## PROBLEM TO SOLVE
Could you render every line of text in the entries below as a single numbered list, skipping blank lines and leaving out the pictures?

## GIVEN DATA
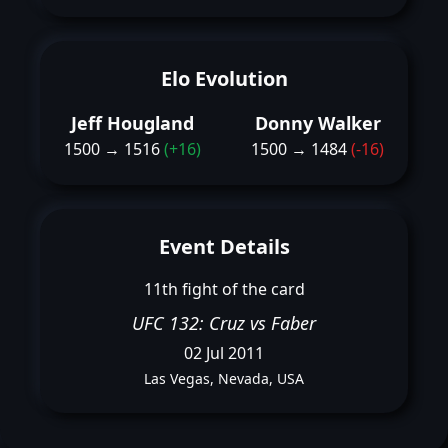
Elo Evolution
Jeff Hougland
Donny Walker
1500 → 1516
(+16)
1500 → 1484
(-16)
Event Details
11th fight of the card
UFC 132: Cruz vs Faber
02 Jul 2011
Las Vegas, Nevada, USA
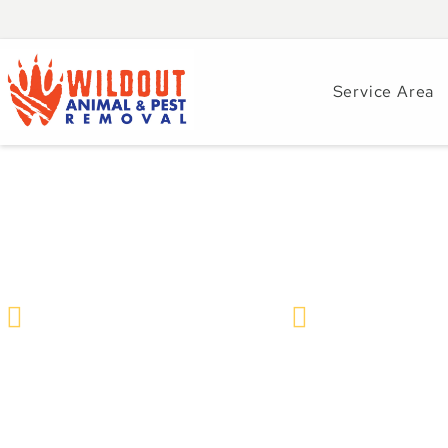
Service Area
How Seasons Impa
Wildlife Removal & Pest Control
December 4, 20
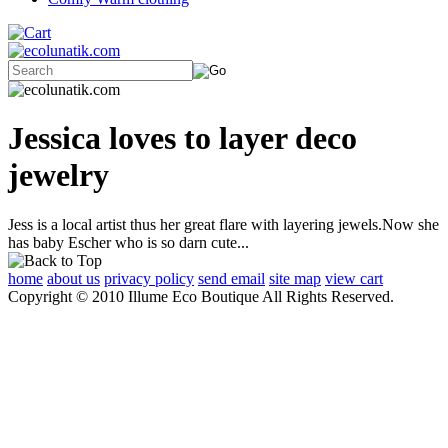
Jessica loves to layer deco
jewelry
Jess is a local artist thus her great flare with layering jewels.Now she
has baby Escher who is so darn cute...
home
about us
privacy policy
send email
site map
view cart
Copyright © 2010 Illume Eco Boutique All Rights Reserved.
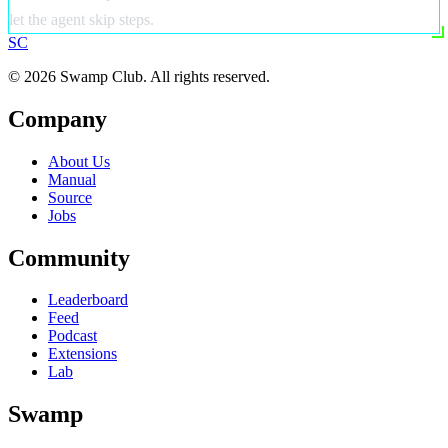
let the agent skip steps.
S
C
© 2026 Swamp Club. All rights reserved.
Company
About Us
Manual
Source
Jobs
Community
Leaderboard
Feed
Podcast
Extensions
Lab
Swamp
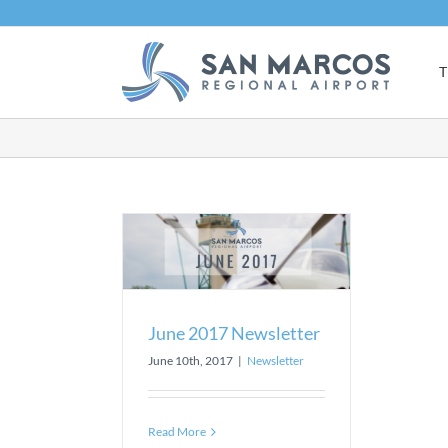
Skip
to
content
T
7 Newsletter
sletter
June 2017 Newsletter
June 10th, 2017
|
Newsletter
Read More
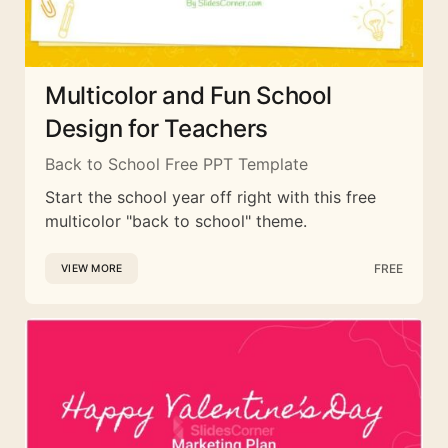
Multicolor and Fun School
Design for Teachers
Back to School Free PPT Template
Start the school year off right with this free
multicolor "back to school" theme.
FREE
VIEW MORE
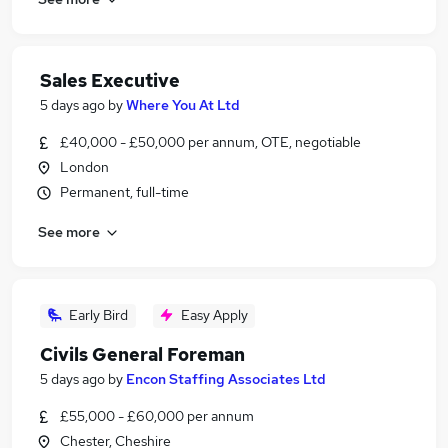
Sales Executive
5 days ago
by
Where You At Ltd
£40,000 - £50,000 per annum, OTE, negotiable
London
Permanent, full-time
See more
Early Bird
Easy Apply
Civils General Foreman
5 days ago
by
Encon Staffing Associates Ltd
£55,000 - £60,000 per annum
Chester, Cheshire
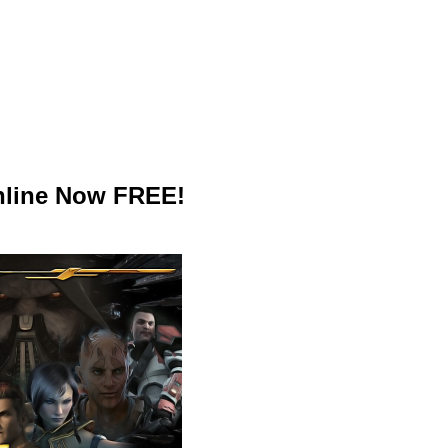
nline Now FREE!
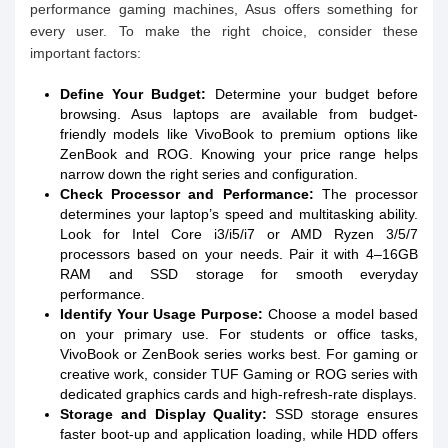
performance gaming machines, Asus offers something for
every user. To make the right choice, consider these
important factors:
Define Your Budget:
Determine your budget before
browsing. Asus laptops are available from budget-
friendly models like VivoBook to premium options like
ZenBook and ROG. Knowing your price range helps
narrow down the right series and configuration.
Check Processor and Performance:
The processor
determines your laptop’s speed and multitasking ability.
Look for Intel Core i3/i5/i7 or AMD Ryzen 3/5/7
processors based on your needs. Pair it with 4–16GB
RAM and SSD storage for smooth everyday
performance.
Identify Your Usage Purpose:
Choose a model based
on your primary use. For students or office tasks,
VivoBook or ZenBook series works best. For gaming or
creative work, consider TUF Gaming or ROG series with
dedicated graphics cards and high-refresh-rate displays.
Storage and Display Quality:
SSD storage ensures
faster boot-up and application loading, while HDD offers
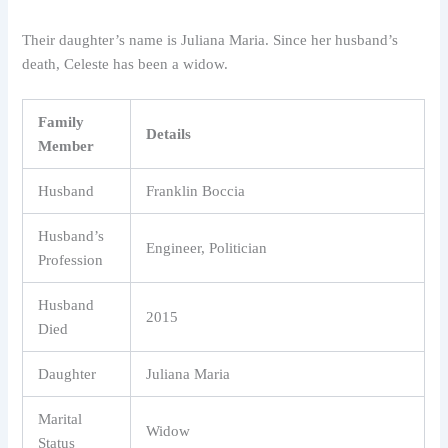
Their daughter’s name is Juliana Maria. Since her husband’s
death, Celeste has been a widow.
Family
Details
Member
Husband
Franklin Boccia
Husband’s
Engineer, Politician
Profession
Husband
2015
Died
Daughter
Juliana Maria
Marital
Widow
Status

## ANSWER TO THE PROBLEM
1. Elo Evolution
2. Jeff Hougland
3. Donny Walker
4. 1500 → 1516
5. (+16)
6. 1500 → 1484
7. (-16)
8. Event Details
9. 11th fight of the card
10. UFC 132: Cruz vs Faber
11. 02 Jul 2011
12. Las Vegas, Nevada, USA
13. Service Area
14. How Seasons Impa
15. Wildlife Removal & Pest Control
16. December 4, 20
17. Jessica loves to layer deco
18. jewelry
19. Jess is a local artist thus her great flare with layering jewels.Now she
20. has baby Escher who is so darn cute...
21. home
22. about us
23. privacy policy
24. send email
25. site map
26. view cart
27. Copyright © 2010 Illume Eco Boutique All Rights Reserved.
28. let the agent skip steps.
29. S
30. C
31. © 2026 Swamp Club. All rights reserved.
32. Company
33. About Us
34. Manual
35. Source
36. Jobs
37. Community
38. Leaderboard
39. Feed
40. Podcast
41. Extensions
42. Lab
43. Swamp
44. Skip
45. to
46. content
47. T
48. 7 Newsletter
49. sletter
50. June 2017 Newsletter
51. June 10th, 2017
52. |
53. Newsletter
54. Read More
55. Multicolor and Fun School
56. Design for Teachers
57. Back to School Free PPT Template
58. Start the school year off right with this free
59. multicolor "back to school" theme.
60. FREE
61. VIEW MORE
62. Sales Executive
63. 5 days ago
64. by
65. Where You At Ltd
66. £40,000 - £50,000 per annum, OTE, negotiable
67. London
68. Permanent, full-time
69. See more
70. Early Bird
71. Easy Apply
72. Civils General Foreman
73. 5 days ago
74. by
75. Encon Staffing Associates Ltd
76. £55,000 - £60,000 per annum
77. Chester, Cheshire
78. nline Now FREE!
79. performance gaming machines, Asus offers something for
80. every user. To make the right choice, consider these
81. important factors:
82. Define Your Budget:
83. Determine your budget before
84. browsing. Asus laptops are available from budget-
85. friendly models like VivoBook to premium options like
86. ZenBook and ROG. Knowing your price range helps
87. narrow down the right series and configuration.
88. Check Processor and Performance:
89. The processor
90. determines your laptop’s speed and multitasking ability.
91. Look for Intel Core i3/i5/i7 or AMD Ryzen 3/5/7
92. processors based on your needs. Pair it with 4–16GB
93. RAM and SSD storage for smooth everyday
94. performance.
95. Identify Your Usage Purpose:
96. Choose a model based
97. on your primary use. For students or office tasks,
98. VivoBook or ZenBook series works best. For gaming or
99. creative work, consider TUF Gaming or ROG series with
100. dedicated graphics cards and high-refresh-rate displays.
101. Storage and Display Quality:
102. SSD storage ensures
103. faster boot-up and application loading, while HDD offers
104. Their daughter’s name is Juliana Maria. Since her husband’s
105. death, Celeste has been a widow.
106. Family
107. Details
108. Member
109. Husband
110. Franklin Boccia
111. Husband’s
112. Engineer, Politician
113. Profession
114. Husband
115. 2015
116. Died
117. Daughter
118. Juliana Maria
119. Marital
120. Widow
121. Status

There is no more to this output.